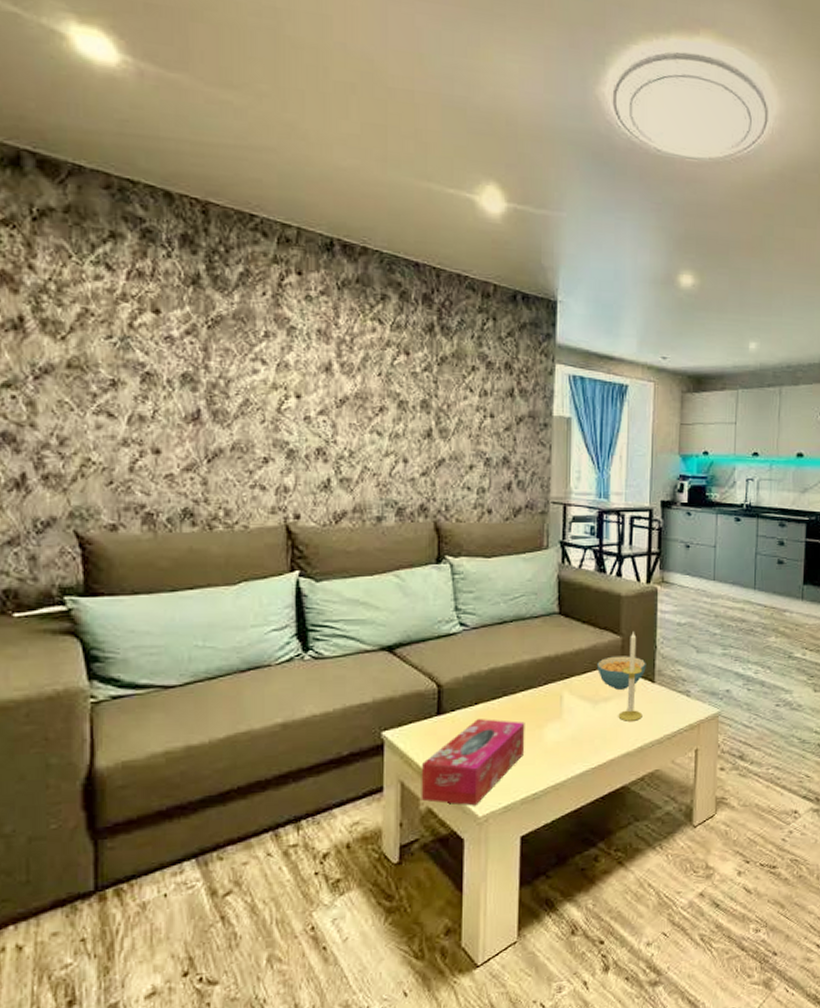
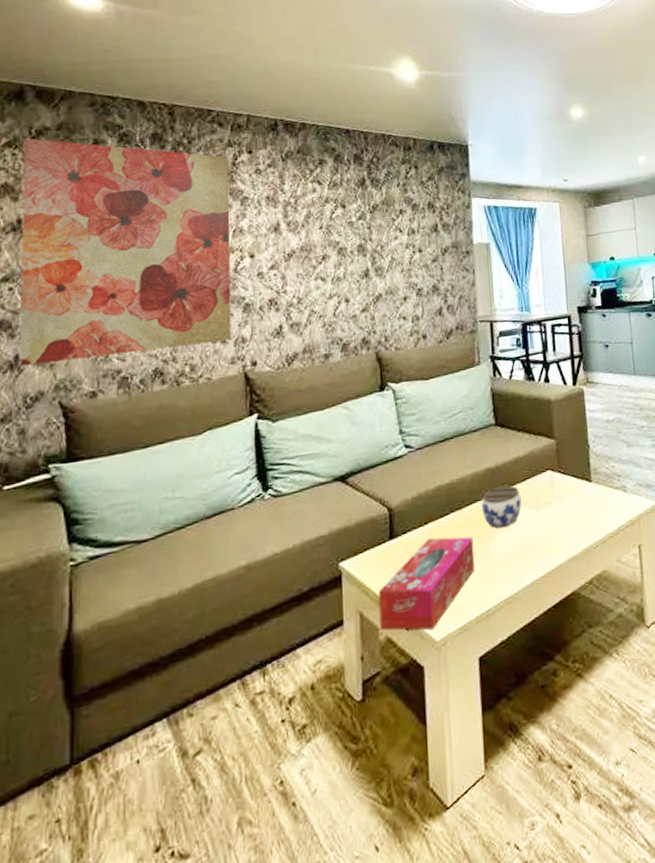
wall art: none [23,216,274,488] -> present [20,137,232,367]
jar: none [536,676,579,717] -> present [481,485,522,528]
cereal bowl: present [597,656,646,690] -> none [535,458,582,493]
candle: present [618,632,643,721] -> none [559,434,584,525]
====
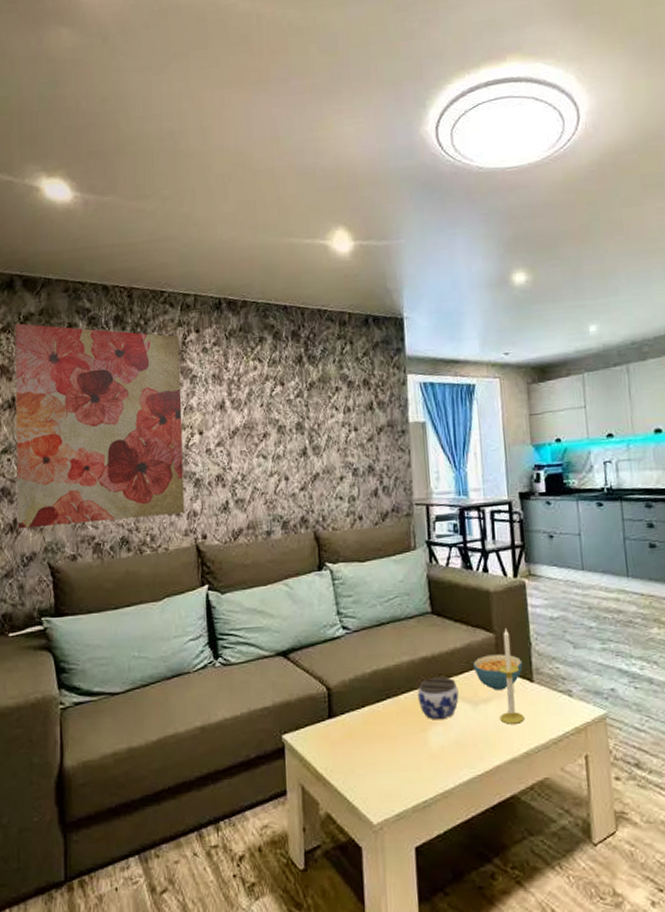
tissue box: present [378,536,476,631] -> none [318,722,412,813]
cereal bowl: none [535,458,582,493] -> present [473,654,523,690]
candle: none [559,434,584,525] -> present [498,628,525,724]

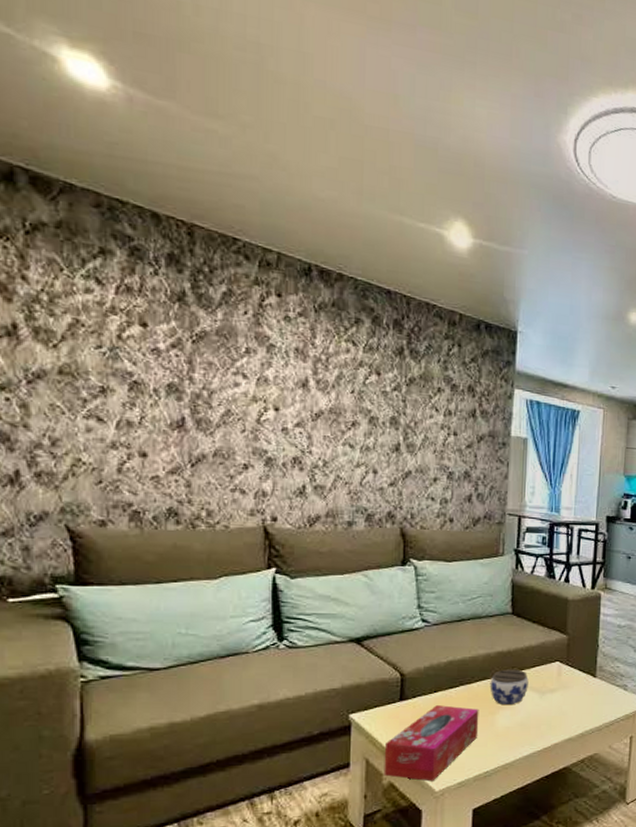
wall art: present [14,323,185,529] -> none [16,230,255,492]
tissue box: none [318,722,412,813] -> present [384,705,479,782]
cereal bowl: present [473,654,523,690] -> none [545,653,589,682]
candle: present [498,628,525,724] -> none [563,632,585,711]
====
● Task requirements: Could you reproduce, exactly, every line above from the line with "wall art: none" to the line with "candle: present [618,632,643,721]", and no other line? Both ends count.

● The answer:
wall art: none [23,216,274,488] -> present [20,137,232,367]
jar: none [536,676,579,717] -> present [481,485,522,528]
cereal bowl: present [597,656,646,690] -> none [535,458,582,493]
candle: present [618,632,643,721] -> none [559,434,584,525]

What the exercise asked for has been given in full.